Lynette Yetter is the author of the books "72 Money Saving Tips for the 99%" and "Lucy Plays Panpipes for Peace, a novel." Lynette is a permanent resident of Bolivia and a graduate student in the Master of Arts in Liberal Studies Program at Reed College.
  • Jessica R. Metcalfe

    Hi Lynette!

    Your concerns are ours as well – the topics you bring up have been brought up before, and we do not have a clear answer of what is good vs. bad.

    Staying ‘local’ is an ongoing challenge (and sometimes buying US/Canada-made raw materials isn’t even an option!), but it is one that keeps us pushing to find and promote better options. In fact, there are no clothing, jewelry, or shoe manufacturing companies located on or near our reservations that employ predominantly Native American/First Nations people (except for Manitobah Mukluks).

    Right now, building a clothing/shoe manufacturing company on a reservation would require a multi-million dollar investment – and that’s just to build it; hundreds of thousands of dollars more would be required to support the basic operational costs. We don’t even have that kind of support in the US (think of the declining local garment industry) let alone on reservations.

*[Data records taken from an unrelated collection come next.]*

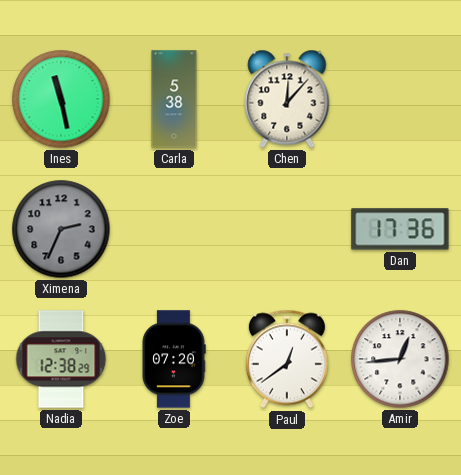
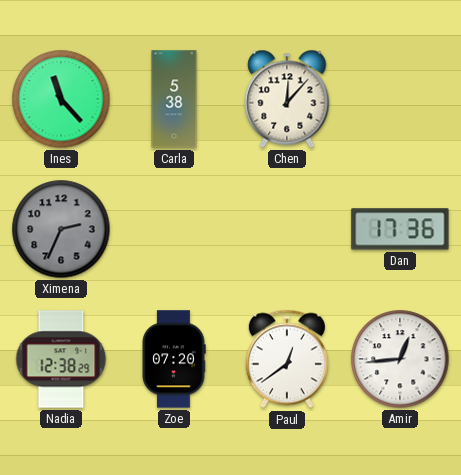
Ines: 11:28 -> 11:23
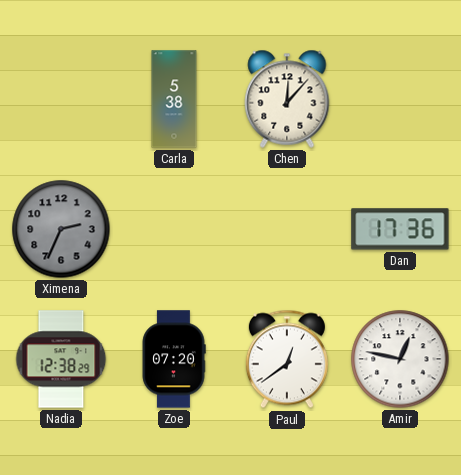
Ines: 11:23 -> none
Amir: 12:44 -> 12:47
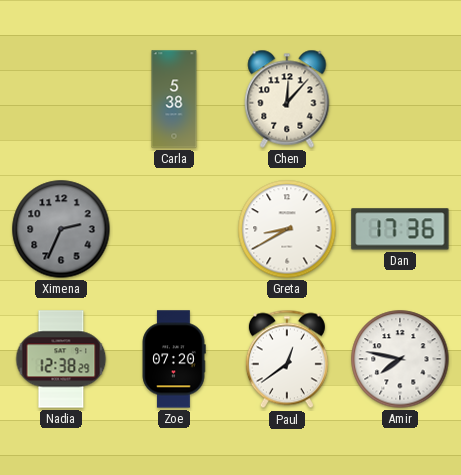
Greta: none -> 8:40
Amir: 12:47 -> 7:47
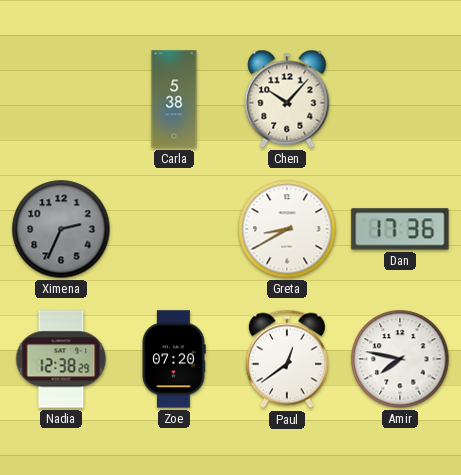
Chen: 12:07 -> 10:07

    Please read the following article with an open mind to get a better understanding of the challenges we face in this industry

  • Dr Joseph S Maresca

    To reverse some of these trends, people need to begin buying from local small businesses. This will build up neighborhoods, provide more local jobs and keep the wealth locally. It’s not so easy to do. Once the trend starts-it can steam-roll forward.

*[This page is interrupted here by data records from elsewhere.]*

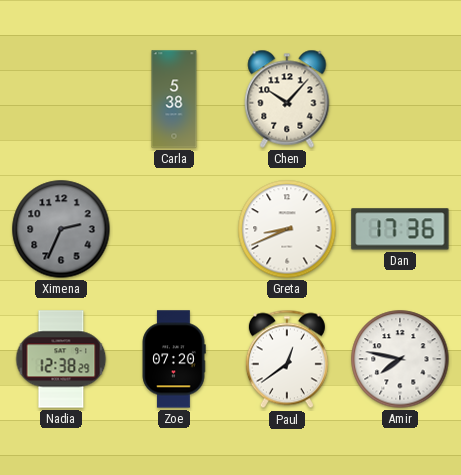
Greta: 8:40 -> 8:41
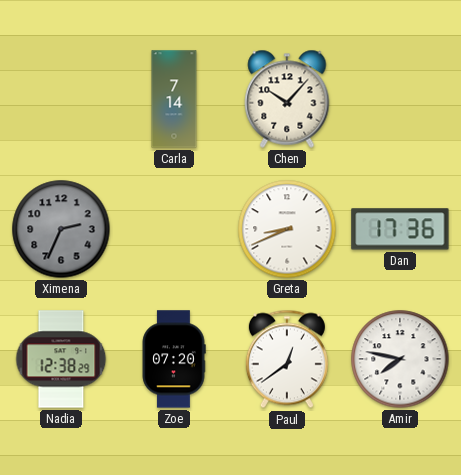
Carla: 5:38 -> 7:14
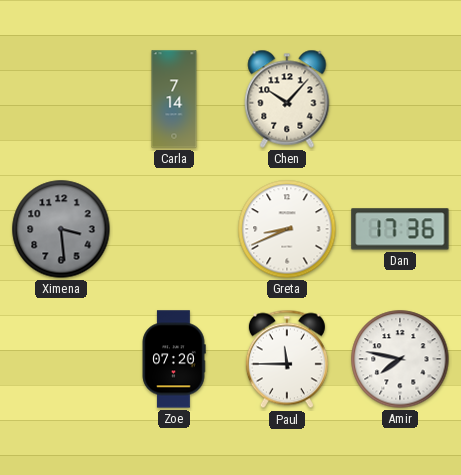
Ximena: 2:34 -> 3:29
Nadia: 12:38 -> none
Paul: 12:39 -> 11:45
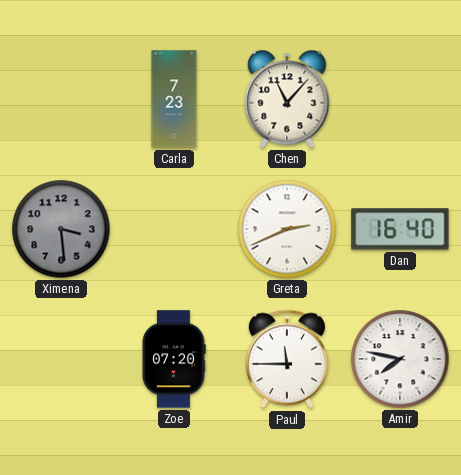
Carla: 7:14 -> 7:23
Chen: 10:07 -> 11:07
Greta: 8:41 -> 2:41
Dan: 17:36 -> 16:40
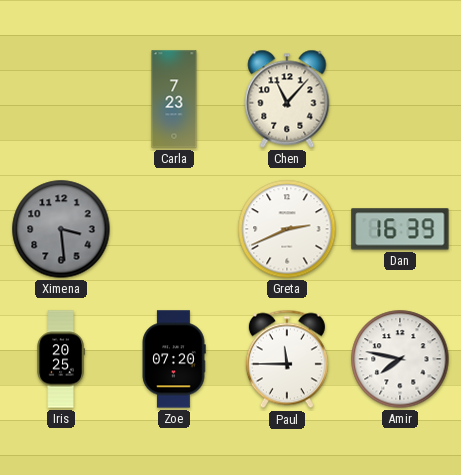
Dan: 16:40 -> 16:39
Iris: none -> 20:25
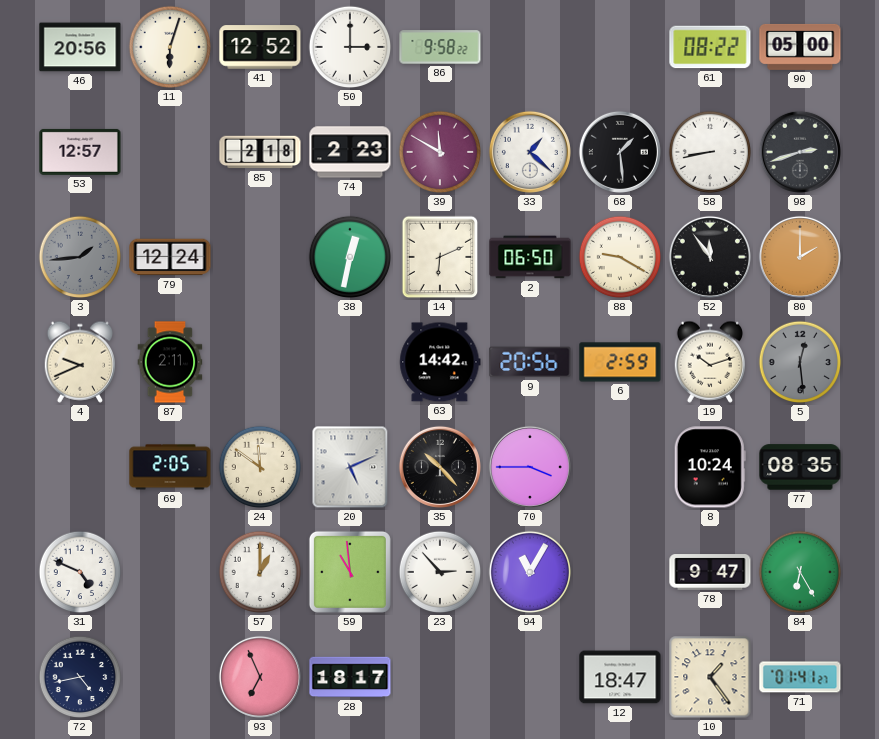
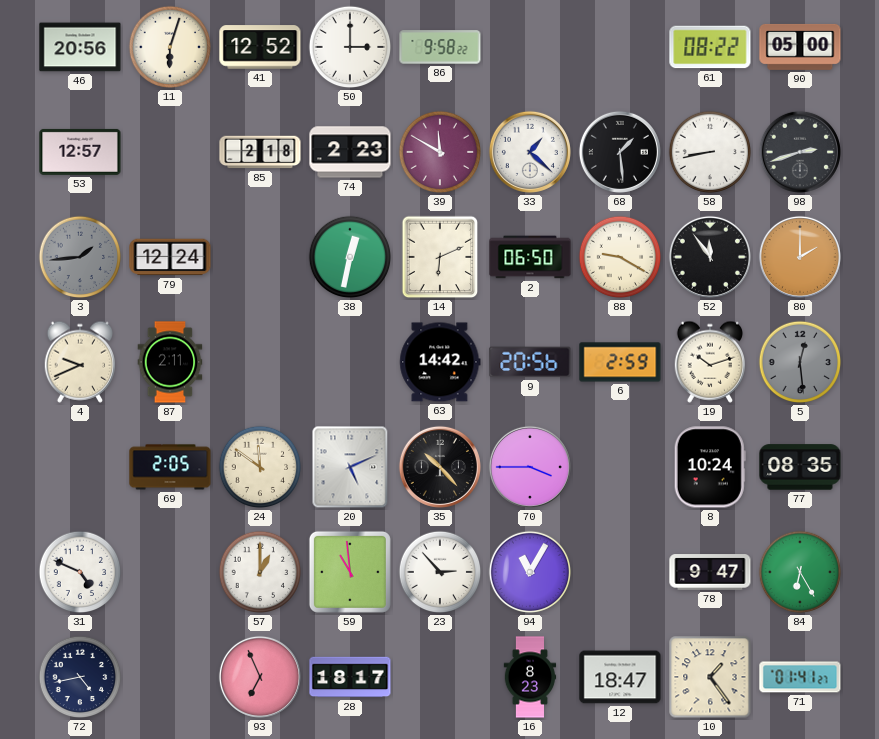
16: none -> 8:23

  • I agree, Dr. Joseph S. Maresca. In fact, I offer some suggestions how to build community and live more simply (often based on indigenous ways of living) in my book “72 Money Saving Tips for the 99%.”

  • Hello Jessica,

    Thank you for posting. The Blogcritic’s comments feature was out of commission for awhile, but now it seems to be working again. I read your article. It seems that you are arguing that buying items in Walmart designed by a Native American is a high and worthy goal for celebrating Native Identity. I did not find any mention of “all” the issues I raised in this blog above, especially the point I raised at the end – on page 3. There I point to alternatives based on ancestral wisdom that were presented by our brother in the South, Bolivian president Evo Morales. In the blog I invited you (and everyone) to read and reflect on his recent speech. I offer the invitation again here. Would you be willing to read Evo Morales’s Manifesto of the Island of the Sun and then comment again?

  • Lou-ann Ika’wega Neel

    correction – the totem pole was carved by my great grandfather, Charlie Yakuglas James. Tony Hunt Sr restored the pole many years ago.